Moundiaye Cissé ne partage pas l’avis du pénaliste. Le président de l’Ong, 3D (Démocratie, Droit humain, Développement) ne souhaite aucunement que Yahya Jammeh soit jugé au Sénégal. Il pense que l’ancien chef d’État doit être jugé chez lui en Gambie où il aurait commis les faits dont il est accusé. «L’endroit idéal pour le juger c’est son pays, en Gambie, si on veut garantir un procès équitable et juste. Les anciens Présidents ne doivent pas être jugés hors de chez eux. Ils doivent être jugés dans leur pays où ils ont commis les actes pour lesquels ils sont poursuivis», soutient le défenseur des droits de l’homme.
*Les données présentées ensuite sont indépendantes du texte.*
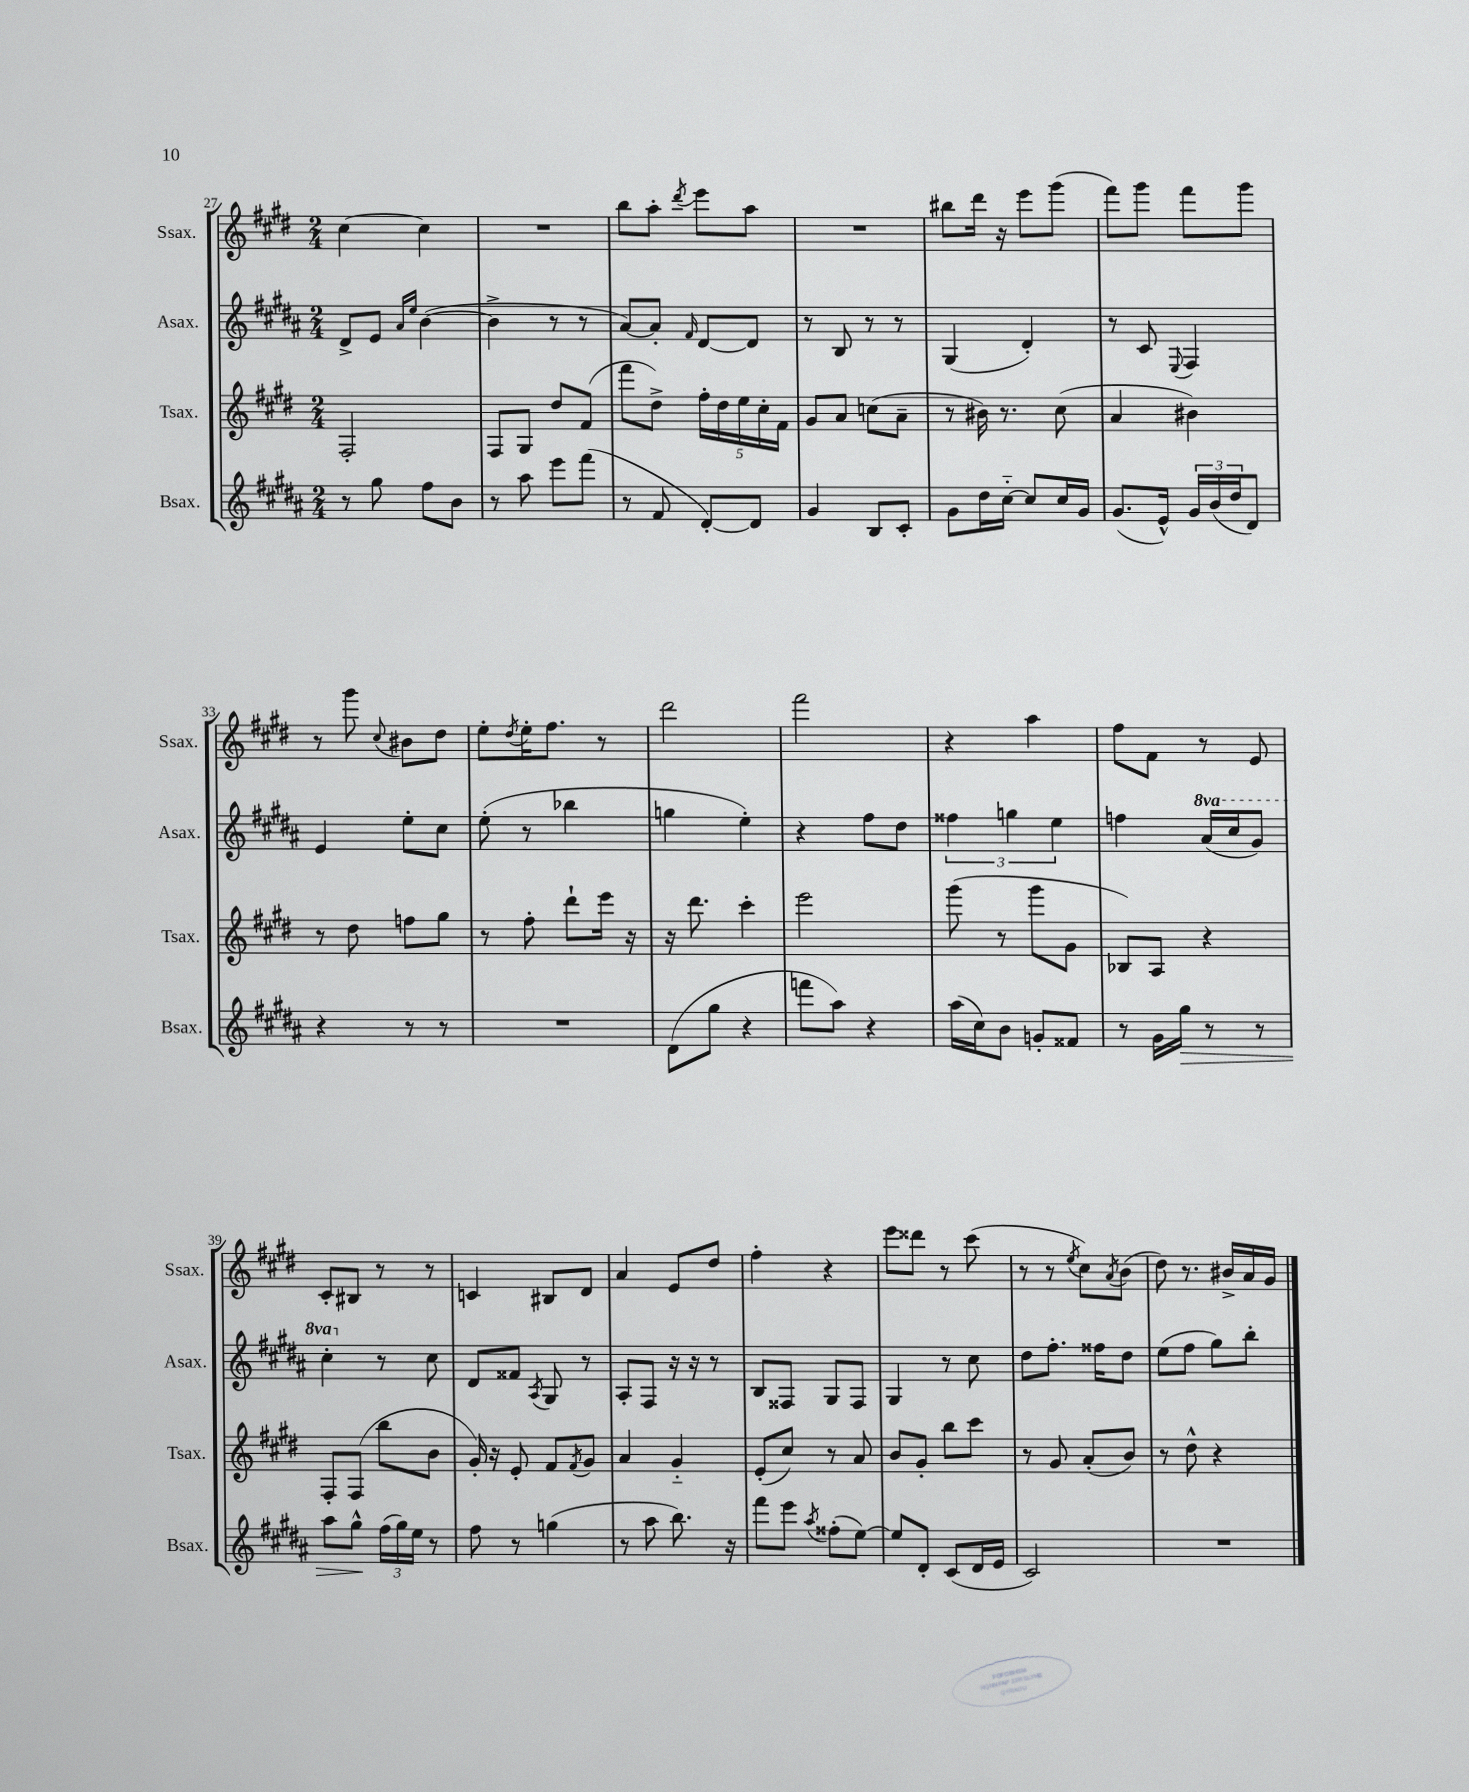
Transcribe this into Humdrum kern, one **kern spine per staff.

**kern	**dynam	**kern	**kern	**kern
*part4	*part4	*part3	*part2	*part1
*staff4	*staff4	*staff3	*staff2	*staff1
*I"Bsax.	*	*I"Tsax.	*I"Asax.	*I"Ssax.
*I'Bsax.	*	*I'Tsax.	*I'Asax.	*I'Ssax.
*clefG2	*	*clefG2	*clefG2	*clefG2
*k[f#c#g#d#a#]	*	*k[f#c#g#d#]	*k[f#c#g#d#a#]	*k[f#c#g#d#]
*M2/4	*	*M2/4	*M2/4	*M2/4
=27	=27	=27	=27	=27
8r	.	2F#'/	8d#^/L	[4cc#\
8gg#\	.	.	8e/J	.
.	.	.	16qqa#/LL	.
.	.	.	16qqee/JJ	.
8ff#\L	.	.	([4b\	4cc#\]
8b\J	.	.	.	.
=28	=28	=28	=28	=28
8r	.	8F#/L	4b^\]	2r
8aa#\	.	8G#/J	.	.
8eee\L	.	8dd#/L	8r	.
(8fff#\J	.	(8f#/J	8r	.
=29	=29	=29	=29	=29
8r	.	8fff#\L	[8a#/L)	8bb\L
8f#/	.	8dd#^\J)	8a#'/J]	8aa'\J
.	.	.	16qqf#/	8qddd#/
[8d#'/L)	.	20ff#'\LL	[8d#/L	8eee\L
.	.	20dd#\	.	.
.	.	20ee\	.	.
8d#/J]	.	.	8d#/J]	8aa\J
.	.	20cc#'\	.	.
.	.	20f#\JJ	.	.
=30	=30	=30	=30	=30
4g#/	.	8g#/L	8r	2r
.	.	8a/J	8B/	.
8B/L	.	(8ccn\L	8r	.
8c#'/J	.	8a~\J	8r	.
=31	=31	=31	=31	=31
8g#\L	.	8r	(4G#/	8bb#X\L
16dd#\L	.	16b#X\)	.	16ddd#\Jk
[16cc#\JJ	.	8.r	.	16r
8cc#/L]	.	.	4d#'/)	8eee\L
16cc#/L	.	(8cc#\	.	(8ggg#\J
16g#/JJ	.	.	.	.
=32	=32	=32	=32	=32
(8.g#/L	.	4a/	8r	8fff#\L)
.	.	.	8c#/	8ggg#\J
16e^^/Jk)	.	.	.	.
.	.	.	8qqE/	.
24g#/LL	.	4b#X\)	4F#/	8fff#\L
(24b/	.	.	.	.
24dd#/J	.	.	.	.
8d#/J)	.	.	.	8ggg#\J
!!LO:LB:g=z
=33	=33	=33	=33	=33
4r	.	8r	4e/	8r
.	.	8dd#\	.	8ggg#\
.	.	.	.	8qqcc#/
8r	.	8ffn\L	8ee'\L	8b#X\L
8r	.	8gg#\J	8cc#\J	8dd#\J
=34	=34	=34	=34	=34
2r	.	8r	(8ee'\	8ee'\L
.	.	.	.	8qdd#/
.	.	8ff#'\	8r	16ee'\K
.	.	.	.	8.ff#\J
.	.	8ddd#`\L	4bb-X\	.
.	.	16eee\Jk	.	8r
.	.	16r	.	.
=35	=35	=35	=35	=35
(8d#\L	.	16r	4ggn\	2ddd#\
.	.	8.ddd#\	.	.
8gg#\J	.	.	.	.
4r	.	4ccc#'\	4ee'\)	.
=36	=36	=36	=36	=36
8fffn\L	.	2eee\	4r	2fff#\
8aa#\J)	.	.	.	.
4r	.	.	8ff#\L	.
.	.	.	8dd#\J	.
=37	=37	=37	=37	=37
(16aa#\LL	.	(8ggg#\	6ff##X\	4r
16cc#\J)	.	.	.	.
8b\J	.	8r	.	.
.	.	.	6ggn\	.
8gn'/L	.	8ggg#\L	.	4aa\
.	.	.	6ee\	.
8f##X/J	.	8g#\J	.	.
=38	=38	=38	=38	=38
8r	.	8B-X/L)	4ffn\	8ff#\L
16g#\LL	.	8A/J	.	8f#\J
!	!LO:HP:b	!	!	!
16gg#\JJ	>	.	.	.
*	*	*	*8va	*
8r	.	4r	(16aa#/LL	8r
.	.	.	16ccc#/J	.
8r	.	.	8gg#/J)	8e/
!!LO:LB:g=z
=39	=39	=39	=39	=39
8aa#\L	.	8F#'/L	4ccc#'\	8c#'/L
8gg#^^\J	.	(8F#/J	.	8B#X/J
*	*	*	*X8va	*
(24ff#\LL	]	8bb\L	8r	8r
24gg#\)	.	.	.	.
24ee\JJ	.	.	.	.
8r	.	8b\J	8cc#\	8r
=40	=40	=40	=40	=40
8ff#\	.	16g#'/)	8d#/L	4cn/
.	.	16r	.	.
8r	.	8e'/	8f##X/J	.
.	.	.	8qA#/	.
(4ggn\	.	8f#/L	8G#/	8B#X/L
.	.	8qf#/	.	.
.	.	8g#/J	8r	8d#/J
=41	=41	=41	=41	=41
8r	.	4a/	8A#'/L	4a/
8aa#\	.	.	8F#/J	.
8.bb\)	.	4g#/	16r	8e/L
.	.	.	16r	.
.	.	.	8r	8dd#/J
16r	.	.	.	.
=42	=42	=42	=42	=42
8fff#\L	.	(8e'/L	8B/L	4ff#'\
8eee\J	.	8cc#/J)	8F##X/J	.
8qaa#/	.	.	.	.
(8ff##X'\L	.	8r	8G#/L	4r
[8ee\J)	.	8a/	8F##/J	.
=43	=43	=43	=43	=43
8ee/L]	.	8b/L	4G#/	8eee\L
8d#'/J	.	8g#'/J	.	8ddd##X\J
(8c#/L	.	8bb\L	8r	8r
16d#/L	.	8ccc#\J	8cc#\	(8ccc#\
16e/JJ	.	.	.	.
=44	=44	=44	=44	=44
2c#/)	.	8r	8dd#\L	8r
.	.	8g#/	8.ff#'\J	8r
.	.	.	.	8qee/
.	.	(8a'/L	.	8cc#\L)
.	.	.	16ff##X\KL	.
.	.	.	.	8qa/
.	.	8b/J)	8dd#\J	(8b\J
=45	=45	=45	=45	=45
2r	.	8r	(8ee\L	8dd#\)
.	.	8dd#^^\	8ff#\J	8.r
.	.	4r	8gg#\L)	.
.	.	.	.	16b#X^/LL
.	.	.	8bb'\J	16a/
.	.	.	.	16g#/JJ
==	==	==	==	==
*-	*-	*-	*-	*-
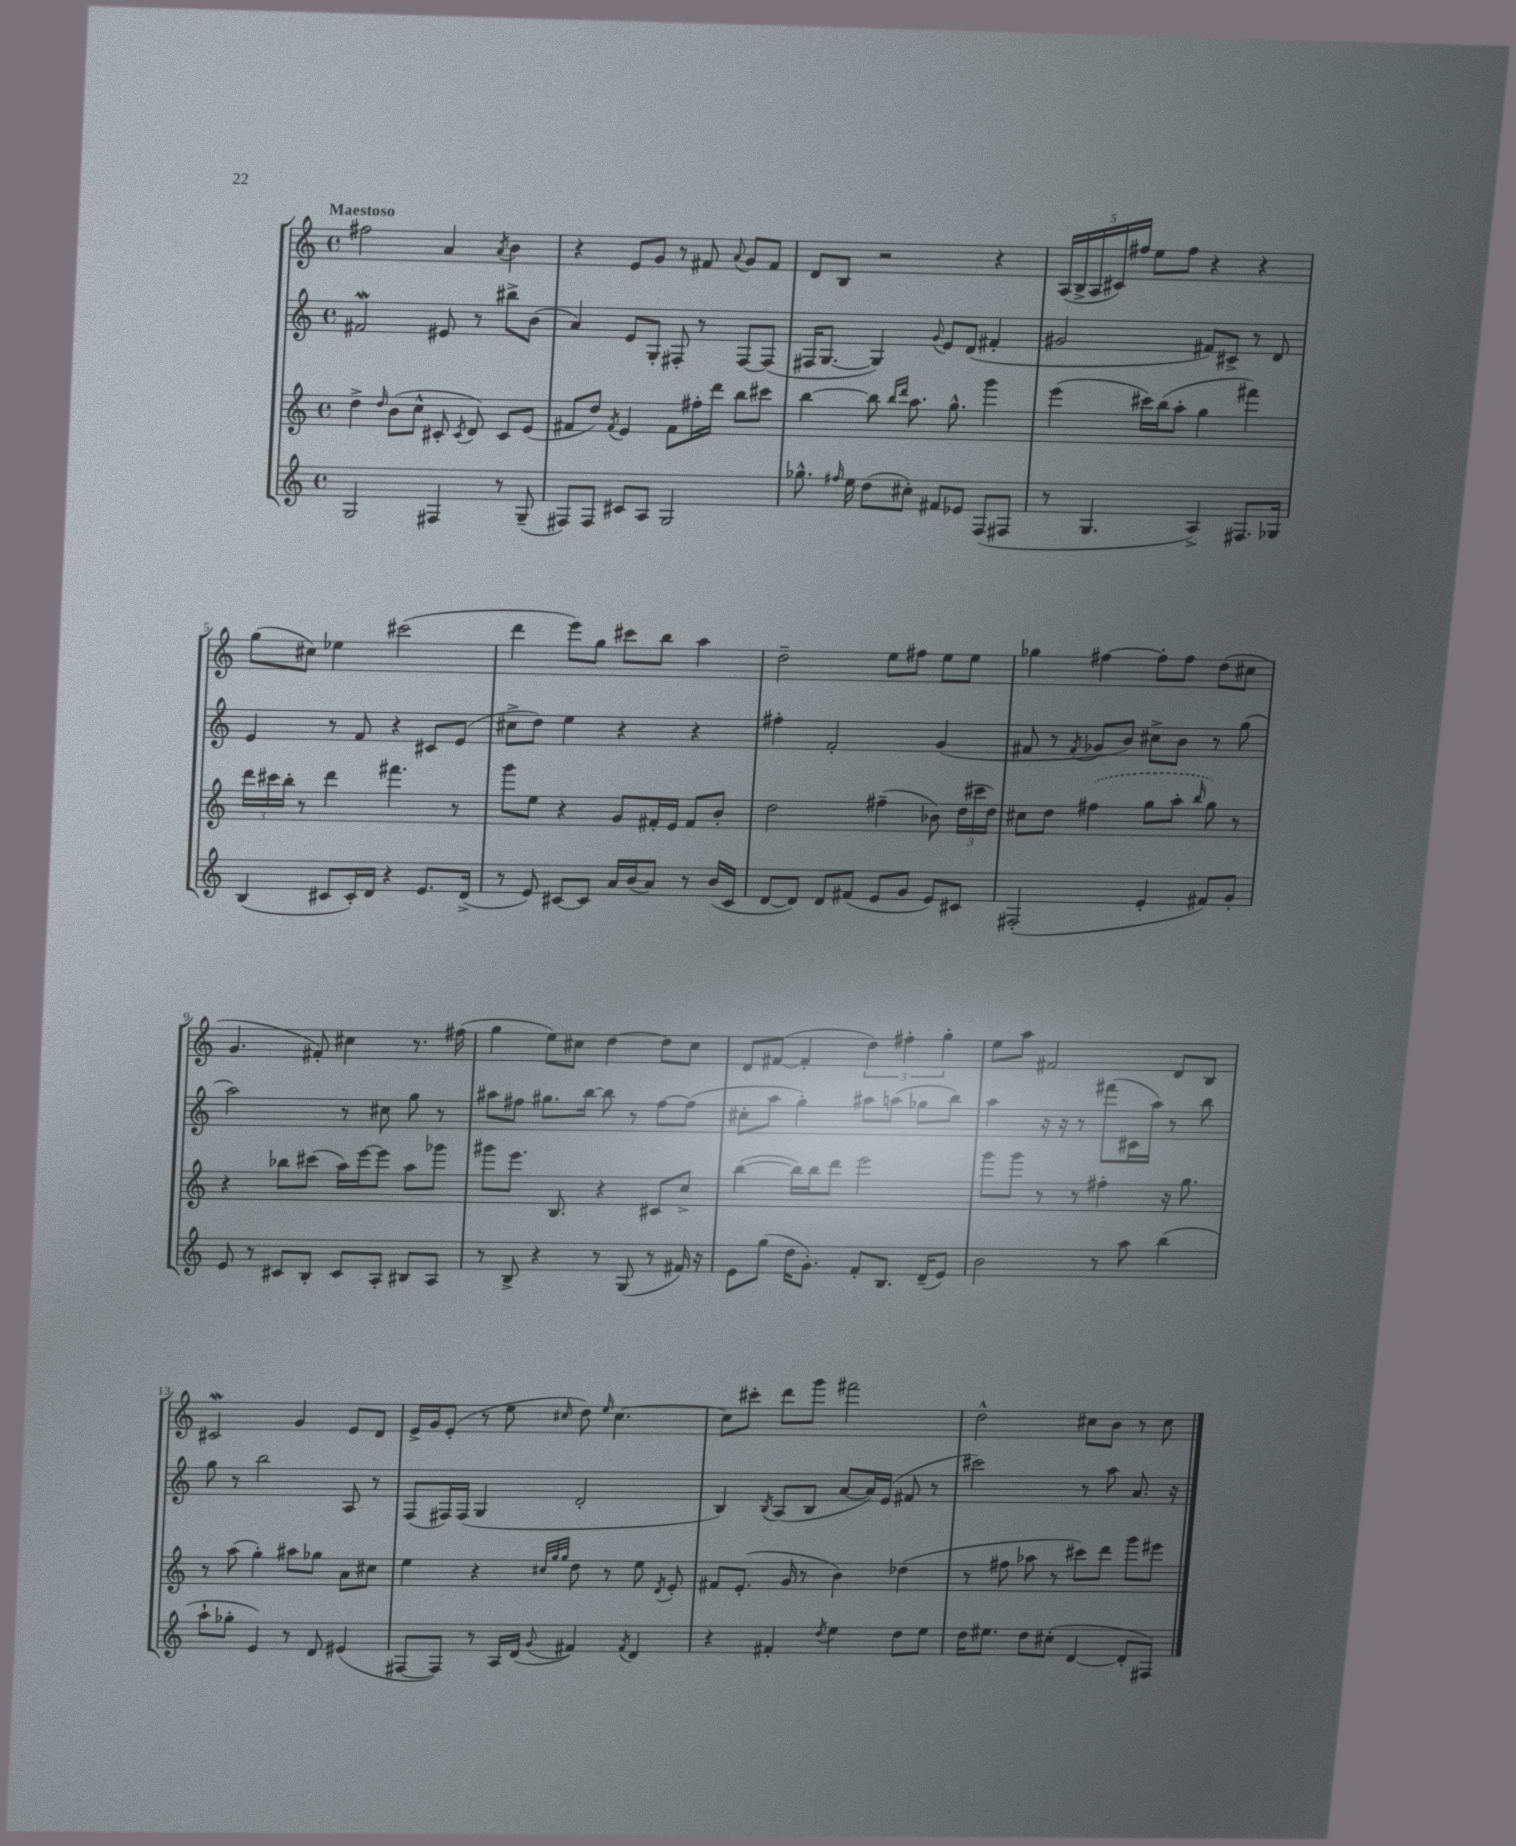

Revenant sur le procès de Hissène Habré qui s’est tenu au Sénégal, Moundiaye soutient que les circonstances ne sont pas les mêmes. «Hissène Habré s’était réfugié au Sénégal qui a bien voulu l’accueillir. Il résidait au Sénégal. En plus, Yahya Jammeh ne fait pas confiance au Sénégal, pourquoi vouloir le juger ici ? Pourquoi pas en Côte d’Ivoire, au Mali ou ailleurs ? », s’interroge Moundiaye Cissé.